Darkness and Kryikos
By Henry Keys
Book 1
of the Nicolas and Kryikos series
Prologue:
An Accident Happens on School Grounds
Squeeeeak! I could finally see the windows of the car. Frost covered the window like a sheet of snow. Sqeeeeak! The frost fell away under my fingertips, and I was surprised by how many cars there were. My hand instantly dropped to my laden backpack, reminding myself it was the last school day before winter break.
A loud blast of music burned my eardrums. For once, I wished my mom would turn down the radio.
My mom’s name was Alexandra, though everyone called her Alex. She loved rock n’ roll, but didn’t have a favorite band. She liked any band she could listen to, preferably on the radio. I liked rock n’ roll, but listening to it everyday going to school drove me crazy.
“Hey, mom, could you turn the radio down?”
“Hmm,” my mom hummed to the song. “Hmmmmm.”
I supposed she couldn’t hear me. I decided to give up. I grabbed a wad of tissue and stuffed it in my ears, trying to block out the dreadful singing.
Moments later, the black SUV pulled into the Elementary Green’s parking lot. The huge parking lot was big enough to fit 589 cars, and 692 people. That meant an average of- I didn’t know how many people would go into each car. He decided to ask Mrs. Carrioson, the math teacher, later.
“See you at 3:30!” I called to my mom. I saw her lips move, shouting something, but I couldn’t quite catch it. I simply nodded, and took off for school.
Then I noticed something. The clouds were moving, uncovering the sun. Two rays of light came through, directly on the huge SUV. They burned bright-white, then vanished.
I hurried to his car door, and peered inside. The place was a mess. It was burned from the inside, which scared me. But what scared me most was the body of my mother. She lay there, as if sleeping. However, I knew better. She was dead!
Here I was, Nico, son of Alexander Crenue, and my mother was dead. I was now an orphan at the age of 10.
Chapter 1
My Stepfather Falls Into A Permanente Sleep
A year later
It has been a year since my mother’s end, and I am getting used to being an orphan. Until this morning, when my whole life backfired.
I had gotten used to how my life was special, different. I had gotten used how my grandfather resented me. He had wanted an aggressive son. My father, Jonathan, had fit this goal but he had drowned on a ship called Las Madres, winner of the seas. It was said that the ship had gone to attack Cuba, but had failed. Go figure.
He drove into the school grounds, his head bopping to that terrifying rock’n’roll. This reminded me with a pang of my own mother, her cherish ways and ability to read your mind. She was annoying but a good mother.
I was brought out of dreamland by the sound of four tires screeching all at the same time, all at once. The sound of my grandfather’s cursing filled the car with loud and obnoxious noise.

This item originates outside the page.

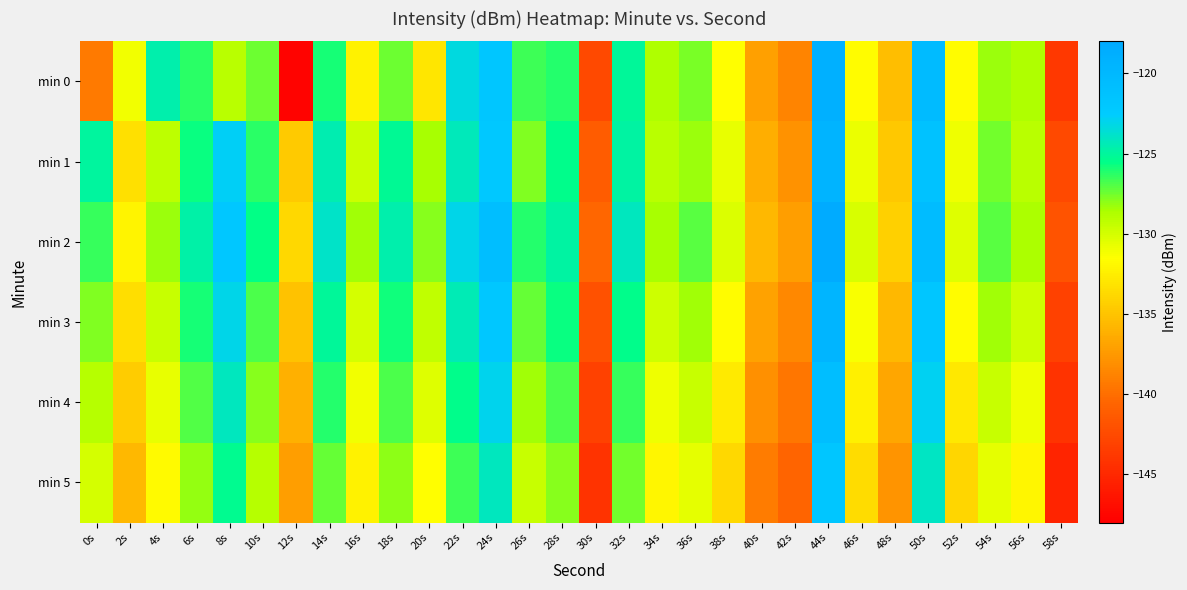

Rank the series by their maximum value, from highest to lowest.

min 2, min 0, min 1, min 3, min 4, min 5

“Can’t they move, the idiots!” he screamed. I closed my eyes, willing God to come down and somehow save me from my obnoxious grandfather. I didn’t have long to think however. My eyes widened at the thing, a brown weathered car, looking as if it had been in service for at least fifteen years, spiraling towards me. I ducked almost at once, as if I could duck death itself and the painful feeling as if drowning in my pain filled me.
When I woke up again from my painful unconscious sleep, I was lying in a wonderfully soft bed. After a minute of blinking dust off my eyelids, bright white uniforms swam into view. Nurses were walking around, all carrying various instruments.
Where am I? I wondered. Then I recognized the place. Johnson Hospital in New England.
Another thought went through my brain. What am I doing here? Am I injured? Or is it something else…?
Then I remembered the crash. “Stepfather, are you there?” I wanted to say, but my parched lips would not utter anything other than a grunt. I felt like bawling my eyes out. I wanted to know if my stepfather was alive, but at the same time, I didn’t want to find out that he was or dead.
Finally, I got enough strength to lift my head.
I saw a long bed next to mine. Two long, silken curtains hung around it, curtains that looked fearsome for no reason at all. I had a feeling like whatever was behind those curtains I didn’t want to see.
I knew what those curtains meant. And I knew what must’ve happened in the crash. Most likely, I thought, my stepfather is dead.
But I was very curious. I wanted to know how it had happened. You don’t care about him! a little voice in the back of my mind screamed. Just get out of here as fast as possible!
But my conscious overwhelmed the little voice. I wanted the information about my stepfather’s death very badly.